Black's 1... f5 stakes a serious claim to the e4 square and looks towards an attack on White's kingside in the middlegame. However, it weakens Black's own kingside somewhat, and does nothing to contribute to Black's development. As of 2006, the Dutch is unpopular in top-level play. It has never been one of the main lines against 1.d4, though in the past a number of top players, including Alexander Alekhine, Bent Larsen, Paul Morphy and Miguel Najdorf, have used it with success. Perhaps its high-water mark occurred in 1951, when both world champion Mikhail Botvinnik and his challenger, David Bronstein, played it in their World Championship.

White most often fianchettoes his king's bishop with g3 and Bg2; White may play g3 on the second move, but more common is to play c4 first. Black also sometimes fianchettoes his king's bishop with ...g6 and ...Bg7 (the Leningrad Dutch), but may instead develop his bishop to Be7, d6 (after . . .d5), or b4 (the latter is most often seen if white plays c4 before castling). Play often runs 2.g3 Nf6 3.Bg2 e6 4.Nf3 (4.Nh3!? is also possible, intending Nf4-d3 to control the e5 square if Black plays the Stonewall Variation) Be7 5.0-0 0-0 6.c4 and now Black chooses between 6...d5 (the characteristic move of the Stonewall Variation), 6...d6, the Iljin-Zhenevsky System or Fluid System (less popular today), or Alekhine's move 6...Ne4!? retaining the option of moving the d-pawn either one or two squares.

White has various more aggressive alternatives to the standard 2.c4, including 2.Nc3 d5 3.Bg5; 2.Bg5 (hoping for the naive 2...h6 3.Bh4 g5 4.Bg3 (4.e4!? is also playable) f4? 5.e3 fxg3?? 6.Qh5#); and 2.e4!?, the Staunton Gambit, named after Howard Staunton, who introduced it in his match against Horwitz. The Staunton Gambit was once a feared attacking line, but it has been out of favor for over 80 years. Grandmaster Larry Christiansen and International Master Jeremy Silman have opined that it "offers White equality at best." Staunton also introduced a completely different gambit approach to the Dutch, 2.h3 followed by g4, in his 1847 treatise The Chess-Player's Handbook.

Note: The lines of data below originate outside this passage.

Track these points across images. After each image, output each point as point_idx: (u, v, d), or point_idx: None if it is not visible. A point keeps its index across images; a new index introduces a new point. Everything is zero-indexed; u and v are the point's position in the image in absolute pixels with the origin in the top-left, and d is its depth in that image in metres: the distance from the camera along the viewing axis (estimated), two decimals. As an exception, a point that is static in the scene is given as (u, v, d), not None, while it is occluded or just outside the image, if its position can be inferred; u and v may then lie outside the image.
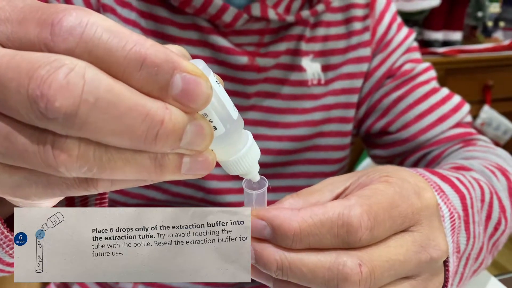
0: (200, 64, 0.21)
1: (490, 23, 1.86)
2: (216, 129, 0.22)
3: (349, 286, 0.25)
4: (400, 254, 0.26)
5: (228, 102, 0.22)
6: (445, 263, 0.31)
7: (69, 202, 0.33)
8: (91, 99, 0.17)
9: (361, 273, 0.25)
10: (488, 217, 0.39)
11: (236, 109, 0.23)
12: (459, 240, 0.33)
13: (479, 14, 1.81)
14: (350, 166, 0.38)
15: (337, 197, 0.29)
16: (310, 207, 0.26)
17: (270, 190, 0.54)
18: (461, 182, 0.36)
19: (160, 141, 0.18)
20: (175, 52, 0.19)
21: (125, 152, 0.19)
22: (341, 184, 0.30)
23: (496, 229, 0.40)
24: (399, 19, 0.61)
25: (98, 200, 0.33)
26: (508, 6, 1.95)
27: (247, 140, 0.24)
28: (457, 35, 1.75)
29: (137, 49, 0.18)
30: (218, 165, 0.28)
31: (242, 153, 0.24)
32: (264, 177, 0.27)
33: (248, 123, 0.53)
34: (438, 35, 1.74)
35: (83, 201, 0.33)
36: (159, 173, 0.20)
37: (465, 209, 0.34)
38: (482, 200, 0.38)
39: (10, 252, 0.27)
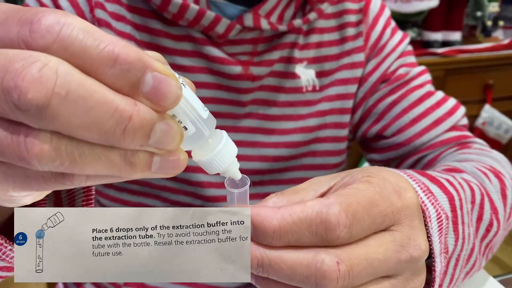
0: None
1: (489, 23, 1.85)
2: (186, 129, 0.22)
3: (327, 283, 0.25)
4: (379, 253, 0.26)
5: (196, 103, 0.22)
6: (432, 263, 0.31)
7: (56, 200, 0.34)
8: (63, 92, 0.18)
9: (339, 270, 0.25)
10: (479, 218, 0.39)
11: (206, 108, 0.23)
12: (447, 241, 0.33)
13: (478, 13, 1.81)
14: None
15: (321, 196, 0.29)
16: (290, 205, 0.26)
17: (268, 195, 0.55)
18: (451, 183, 0.37)
19: (128, 137, 0.19)
20: (149, 55, 0.20)
21: (96, 147, 0.19)
22: (325, 184, 0.30)
23: (488, 230, 0.40)
24: (393, 24, 0.61)
25: (85, 196, 0.33)
26: (507, 4, 1.94)
27: (222, 138, 0.25)
28: (456, 35, 1.75)
29: (110, 48, 0.18)
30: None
31: (216, 151, 0.24)
32: (246, 176, 0.28)
33: (244, 130, 0.54)
34: (437, 36, 1.73)
35: (70, 200, 0.34)
36: (129, 170, 0.20)
37: (453, 210, 0.34)
38: (473, 202, 0.39)
39: (3, 257, 0.28)
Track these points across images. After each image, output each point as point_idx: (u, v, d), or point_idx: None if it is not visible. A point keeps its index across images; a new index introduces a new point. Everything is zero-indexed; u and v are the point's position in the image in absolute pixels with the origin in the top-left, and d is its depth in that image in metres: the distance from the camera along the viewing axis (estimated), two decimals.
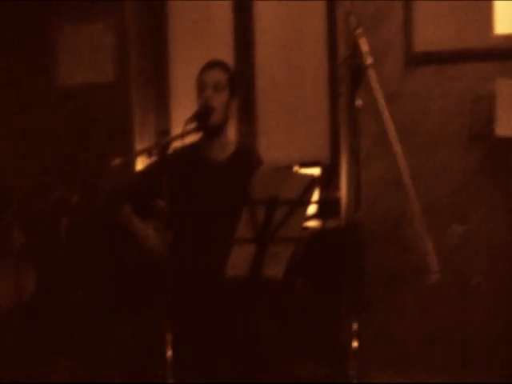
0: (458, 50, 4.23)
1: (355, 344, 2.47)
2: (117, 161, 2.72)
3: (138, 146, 4.77)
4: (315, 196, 2.84)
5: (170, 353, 2.69)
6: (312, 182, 2.67)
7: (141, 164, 4.59)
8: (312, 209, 4.29)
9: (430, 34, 4.26)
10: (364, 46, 2.15)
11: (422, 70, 4.30)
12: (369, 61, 2.14)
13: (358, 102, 2.34)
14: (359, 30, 2.15)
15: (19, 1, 4.94)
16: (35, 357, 4.20)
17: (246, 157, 3.41)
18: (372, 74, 2.13)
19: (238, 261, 2.69)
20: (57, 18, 4.98)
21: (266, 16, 4.93)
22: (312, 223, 4.20)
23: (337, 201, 4.43)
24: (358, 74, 2.15)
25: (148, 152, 2.83)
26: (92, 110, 4.86)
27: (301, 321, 3.88)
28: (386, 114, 2.14)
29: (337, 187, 4.48)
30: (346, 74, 2.17)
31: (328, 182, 4.46)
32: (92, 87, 4.89)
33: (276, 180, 2.64)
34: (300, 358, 3.74)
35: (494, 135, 3.96)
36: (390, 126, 2.18)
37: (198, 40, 5.02)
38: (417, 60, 4.30)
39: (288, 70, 4.89)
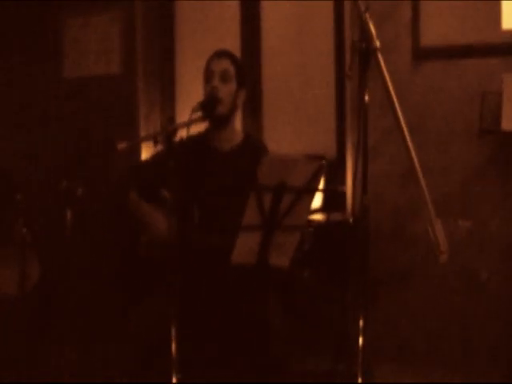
0: (466, 45, 4.21)
1: (361, 341, 2.45)
2: (123, 145, 2.71)
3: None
4: (322, 184, 2.81)
5: (174, 345, 2.68)
6: (320, 167, 2.66)
7: (146, 151, 4.61)
8: (317, 202, 4.29)
9: (438, 29, 4.25)
10: (372, 29, 2.14)
11: (430, 65, 4.29)
12: (377, 44, 2.13)
13: (366, 97, 2.33)
14: (367, 14, 2.15)
15: None
16: (39, 346, 4.20)
17: (253, 147, 3.39)
18: (380, 58, 2.12)
19: (245, 248, 2.67)
20: (63, 10, 4.99)
21: (273, 10, 4.93)
22: (317, 216, 4.20)
23: (342, 195, 4.43)
24: (366, 57, 2.15)
25: (154, 138, 2.81)
26: (98, 101, 4.87)
27: (306, 313, 3.87)
28: (394, 98, 2.13)
29: (342, 181, 4.48)
30: (354, 57, 2.17)
31: (333, 175, 4.46)
32: (98, 79, 4.90)
33: (283, 166, 2.63)
34: (304, 351, 3.73)
35: (501, 130, 3.95)
36: (399, 113, 2.17)
37: (204, 31, 5.03)
38: (424, 55, 4.29)
39: (294, 63, 4.89)
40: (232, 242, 2.66)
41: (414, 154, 2.13)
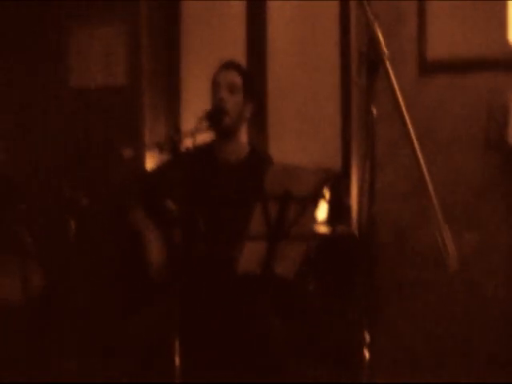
0: (472, 59, 4.20)
1: (367, 356, 2.42)
2: (128, 152, 2.70)
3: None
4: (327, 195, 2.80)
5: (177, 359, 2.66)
6: (326, 177, 2.65)
7: (151, 160, 4.60)
8: (322, 215, 4.27)
9: (444, 43, 4.25)
10: (381, 37, 2.13)
11: (436, 79, 4.28)
12: (386, 52, 2.12)
13: (373, 108, 2.32)
14: (376, 22, 2.14)
15: (32, 3, 4.95)
16: (41, 355, 4.18)
17: (259, 159, 3.38)
18: (389, 66, 2.11)
19: (250, 257, 2.66)
20: (69, 21, 5.00)
21: (279, 17, 4.92)
22: (322, 229, 4.18)
23: (347, 208, 4.42)
24: (374, 66, 2.13)
25: (159, 146, 2.80)
26: (104, 112, 4.87)
27: (311, 324, 3.85)
28: (403, 107, 2.12)
29: (348, 194, 4.46)
30: (361, 66, 2.15)
31: (339, 188, 4.44)
32: (104, 90, 4.90)
33: (289, 176, 2.62)
34: (308, 362, 3.71)
35: (508, 144, 3.94)
36: (407, 120, 2.15)
37: (210, 41, 5.03)
38: (430, 69, 4.28)
39: (300, 74, 4.87)
40: (237, 252, 2.65)
41: (421, 159, 2.10)
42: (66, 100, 4.96)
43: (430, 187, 2.12)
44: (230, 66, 3.37)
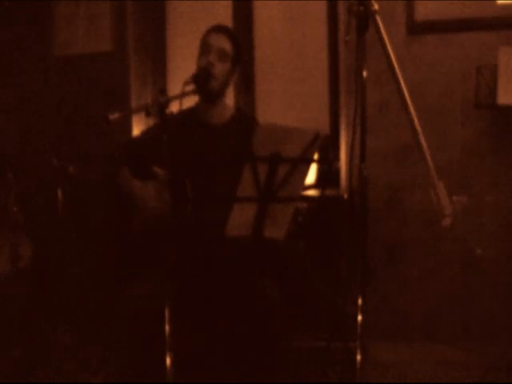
0: (460, 19, 4.20)
1: (359, 318, 2.42)
2: (114, 115, 2.66)
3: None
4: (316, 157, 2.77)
5: (168, 326, 2.64)
6: (315, 137, 2.61)
7: (137, 125, 4.57)
8: (311, 179, 4.25)
9: (432, 4, 4.23)
10: None
11: (424, 40, 4.28)
12: (375, 6, 2.08)
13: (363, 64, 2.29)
14: None
15: None
16: (33, 326, 4.17)
17: (244, 121, 3.37)
18: (379, 21, 2.07)
19: (239, 221, 2.63)
20: None
21: None
22: (311, 192, 4.17)
23: (336, 171, 4.40)
24: (364, 21, 2.10)
25: (146, 110, 2.76)
26: (90, 79, 4.83)
27: (301, 287, 3.84)
28: (394, 62, 2.09)
29: (336, 157, 4.44)
30: (350, 21, 2.12)
31: (327, 152, 4.42)
32: (89, 57, 4.84)
33: (278, 136, 2.58)
34: (299, 327, 3.71)
35: (497, 103, 3.92)
36: (399, 77, 2.12)
37: (196, 5, 4.97)
38: (419, 29, 4.28)
39: (288, 38, 4.84)
40: (226, 215, 2.62)
41: (415, 117, 2.08)
42: (51, 68, 4.90)
43: (424, 145, 2.09)
44: (222, 30, 3.32)
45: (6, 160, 4.41)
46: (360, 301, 2.40)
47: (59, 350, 4.06)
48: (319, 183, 4.24)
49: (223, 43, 3.25)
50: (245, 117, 3.44)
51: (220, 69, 3.23)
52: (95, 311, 4.24)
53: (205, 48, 3.25)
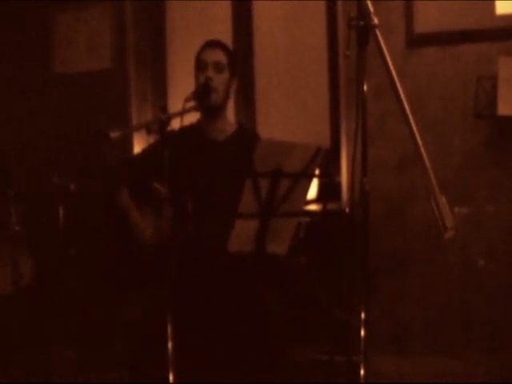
0: (459, 31, 4.21)
1: (362, 332, 2.41)
2: (116, 133, 2.65)
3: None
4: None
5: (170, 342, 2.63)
6: (316, 152, 2.61)
7: (138, 142, 4.57)
8: (312, 193, 4.25)
9: (431, 15, 4.24)
10: (370, 5, 2.10)
11: (424, 52, 4.29)
12: (375, 21, 2.08)
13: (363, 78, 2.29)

Viktor Korchnoi, one of the world's leading players, introduced the line into tournament practice more than a century after Staunton's death in Korchnoi-Känel, Biel 1979. GM Christiansen later concluded, as Staunton had done over 140 years earlier, that Black could get a good game by declining the gambit with 2...Nf6 3.g4 d5!

The opening's attacking potential is shown in the Polish Immortal, in which Black sacrificed all of his minor pieces.